Copy every line of the records below where the word "Leben" occurs.
* * * * *
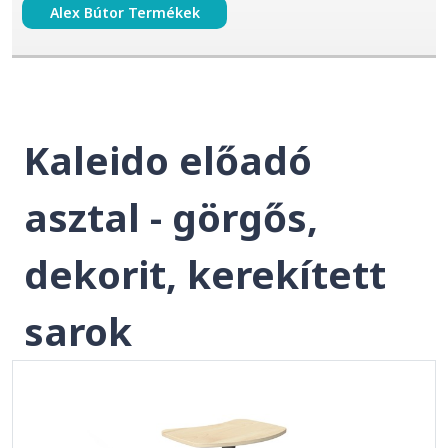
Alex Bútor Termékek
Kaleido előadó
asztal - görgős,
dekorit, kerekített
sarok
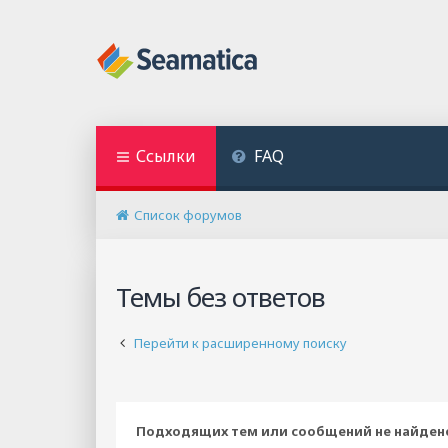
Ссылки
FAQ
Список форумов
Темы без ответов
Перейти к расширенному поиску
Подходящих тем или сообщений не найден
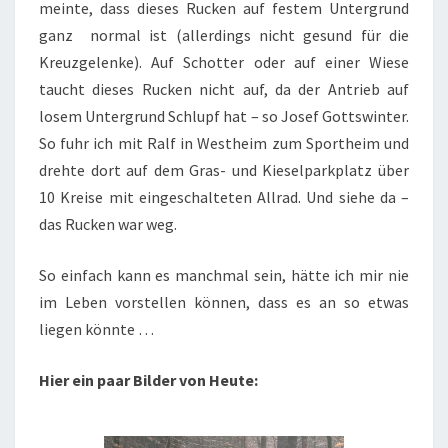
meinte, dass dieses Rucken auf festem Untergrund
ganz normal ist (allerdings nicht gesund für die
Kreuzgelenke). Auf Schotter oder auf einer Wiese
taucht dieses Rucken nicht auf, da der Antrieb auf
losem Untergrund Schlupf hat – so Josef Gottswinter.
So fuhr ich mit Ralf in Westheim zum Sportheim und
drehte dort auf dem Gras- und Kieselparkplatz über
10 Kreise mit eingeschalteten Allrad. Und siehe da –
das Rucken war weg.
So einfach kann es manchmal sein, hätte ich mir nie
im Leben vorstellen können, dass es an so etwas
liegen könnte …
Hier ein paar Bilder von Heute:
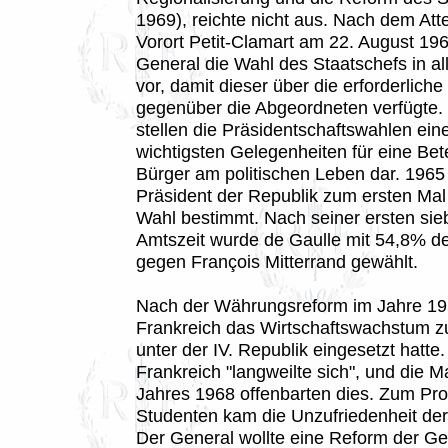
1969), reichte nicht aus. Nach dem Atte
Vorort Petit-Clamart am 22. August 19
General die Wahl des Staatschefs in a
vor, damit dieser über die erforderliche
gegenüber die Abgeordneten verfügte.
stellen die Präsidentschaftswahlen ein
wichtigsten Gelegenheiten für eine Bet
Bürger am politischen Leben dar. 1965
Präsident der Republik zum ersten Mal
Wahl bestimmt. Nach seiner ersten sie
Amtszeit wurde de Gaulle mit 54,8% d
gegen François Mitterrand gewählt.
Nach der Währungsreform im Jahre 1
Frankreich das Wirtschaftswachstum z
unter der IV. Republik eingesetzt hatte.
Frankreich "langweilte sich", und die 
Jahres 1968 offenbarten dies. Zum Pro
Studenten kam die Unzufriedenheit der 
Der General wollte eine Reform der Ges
* * * * *
# [YOUR SOLUTION]
im Leben vorstellen können, dass es an so etwas
Bürger am politischen Leben dar. 1965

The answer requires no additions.